**ENUNCIADO:** Indica si cada afirmación coincide con el texto sobre Toy Story, contestando sí o no y citando literalmente las palabras del texto que lo deciden: (a) Toy Story 5 se estrenará el 18 de junio. (b) Toy Story fue el primer largometraje hecho por completo con animación por computadora. (c) En un principio, Woody iba a ser un astronauta.

**TEXTO PROPORCIONADO:**
++++++++
En 2026, Woody, Buzz Lightyear y el resto de los juguetes más famosos de Pixar regresarán a los cines con Toy Story 5, una nueva aventura que promete enfrentar a los personajes con un reto inédito: la tecnología y el mundo digital.
La película llegará a las salas el próximo 18 de junio y marcará el regreso de una de las franquicias más exitosas de la historia del cine animado, una saga que durante más de tres décadas ha acompañado a varias generaciones de espectadores.

¿Por qué Toy Story cambió la historia de la animación?
En 1995, Toy Story cambió la historia del cine al convertirse en el primer largometraje realizado, de inicio a fin, con animación por computadora. Pero el gran logro de Pixar no solo fue técnico: encontraron la forma de contar una historia profundamente humana dentro de un mundo de juguetes.
Desde entonces, Woody, Buzz y compañía han evolucionado junto a la generación que los vio por primera vez. Cada entrega va abordando distintos temas: los celos, el abandono, las despedidas y hasta la búsqueda de identidad. Con el regreso de nuestros juguetes favoritos a la pantalla grande, vale la pena mirar su evolución durante los últimos 31 años.

El conflicto que lo cambió todo
En esencia, Toy Story funciona (tan bien) porque confronta dos mundos: lo viejo y tradicional, representado por Woody; y la modernidad, representada por Buzz Lightyear. Llegar a este punto fue un proceso: al principio, Woody iba a ser un muñeco de ventrílocuo bastante pesado y casi villano, pero los creadores optaron por hacerlo un personaje inseguro que teme perder su lugar.
++++++++
**MATERIAL PROPORCIONADO:**
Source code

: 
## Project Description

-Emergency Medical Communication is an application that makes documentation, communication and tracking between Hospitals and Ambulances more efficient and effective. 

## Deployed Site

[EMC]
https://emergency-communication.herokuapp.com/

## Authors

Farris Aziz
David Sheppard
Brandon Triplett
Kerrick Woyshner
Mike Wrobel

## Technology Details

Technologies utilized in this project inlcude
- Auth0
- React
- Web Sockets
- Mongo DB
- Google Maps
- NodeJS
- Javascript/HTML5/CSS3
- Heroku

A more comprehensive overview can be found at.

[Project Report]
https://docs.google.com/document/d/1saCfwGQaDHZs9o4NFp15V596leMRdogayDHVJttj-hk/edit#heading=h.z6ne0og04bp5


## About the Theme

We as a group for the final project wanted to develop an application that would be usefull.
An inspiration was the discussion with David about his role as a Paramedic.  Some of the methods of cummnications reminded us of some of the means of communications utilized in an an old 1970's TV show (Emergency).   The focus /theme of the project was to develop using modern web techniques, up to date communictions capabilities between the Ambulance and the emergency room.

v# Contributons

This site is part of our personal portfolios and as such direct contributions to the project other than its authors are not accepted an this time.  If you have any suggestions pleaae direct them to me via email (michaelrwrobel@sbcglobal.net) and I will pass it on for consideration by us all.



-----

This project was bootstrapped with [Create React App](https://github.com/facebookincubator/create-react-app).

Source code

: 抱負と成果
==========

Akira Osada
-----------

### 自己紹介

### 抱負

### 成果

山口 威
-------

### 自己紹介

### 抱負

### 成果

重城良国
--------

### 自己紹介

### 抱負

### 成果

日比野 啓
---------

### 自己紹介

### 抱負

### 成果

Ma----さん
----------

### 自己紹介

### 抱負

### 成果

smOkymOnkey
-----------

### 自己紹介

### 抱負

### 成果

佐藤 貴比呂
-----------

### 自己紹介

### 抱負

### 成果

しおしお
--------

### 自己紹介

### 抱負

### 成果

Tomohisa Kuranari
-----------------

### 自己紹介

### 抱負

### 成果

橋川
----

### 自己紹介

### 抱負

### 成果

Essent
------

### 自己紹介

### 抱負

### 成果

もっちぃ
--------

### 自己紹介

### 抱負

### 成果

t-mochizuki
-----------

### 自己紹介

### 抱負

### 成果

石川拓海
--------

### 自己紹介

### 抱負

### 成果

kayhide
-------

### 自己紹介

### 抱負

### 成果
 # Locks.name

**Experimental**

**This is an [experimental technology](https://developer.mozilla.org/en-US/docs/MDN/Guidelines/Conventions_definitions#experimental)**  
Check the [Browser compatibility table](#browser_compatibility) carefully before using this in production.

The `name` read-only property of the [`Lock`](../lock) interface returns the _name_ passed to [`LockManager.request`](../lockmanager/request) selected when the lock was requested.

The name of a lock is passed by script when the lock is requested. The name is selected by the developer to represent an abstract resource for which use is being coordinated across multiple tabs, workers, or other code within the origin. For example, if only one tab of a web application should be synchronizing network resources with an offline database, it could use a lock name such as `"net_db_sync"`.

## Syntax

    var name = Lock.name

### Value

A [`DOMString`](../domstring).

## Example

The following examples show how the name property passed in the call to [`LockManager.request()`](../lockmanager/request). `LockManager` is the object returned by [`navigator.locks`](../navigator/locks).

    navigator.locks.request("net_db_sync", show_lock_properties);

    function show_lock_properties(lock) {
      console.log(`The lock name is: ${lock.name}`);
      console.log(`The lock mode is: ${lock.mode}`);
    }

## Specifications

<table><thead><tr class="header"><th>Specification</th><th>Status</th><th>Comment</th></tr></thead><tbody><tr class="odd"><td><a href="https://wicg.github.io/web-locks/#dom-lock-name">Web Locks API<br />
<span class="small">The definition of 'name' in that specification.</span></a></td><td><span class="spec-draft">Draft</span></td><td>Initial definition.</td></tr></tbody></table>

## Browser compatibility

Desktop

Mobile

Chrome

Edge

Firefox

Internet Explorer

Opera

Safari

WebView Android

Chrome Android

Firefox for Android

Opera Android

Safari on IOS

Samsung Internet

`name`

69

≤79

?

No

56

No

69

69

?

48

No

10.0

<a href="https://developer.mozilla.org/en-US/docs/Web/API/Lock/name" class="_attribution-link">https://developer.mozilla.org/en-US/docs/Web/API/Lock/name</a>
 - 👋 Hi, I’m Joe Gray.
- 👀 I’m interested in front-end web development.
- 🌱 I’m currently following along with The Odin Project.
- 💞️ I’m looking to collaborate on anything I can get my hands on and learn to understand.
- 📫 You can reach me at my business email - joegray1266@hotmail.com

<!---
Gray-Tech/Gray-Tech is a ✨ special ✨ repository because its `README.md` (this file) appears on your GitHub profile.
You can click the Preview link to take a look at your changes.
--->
++++++++
**RESPUESTA ESCRITA:**
(a) Sí: «La película llegará a las salas el próximo 18 de junio».
(b) Sí: «el primer largometraje realizado, de inicio a fin, con animación por computadora».
(c) No: «al principio, Woody iba a ser un muñeco de ventrílocuo bastante pesado y casi villano».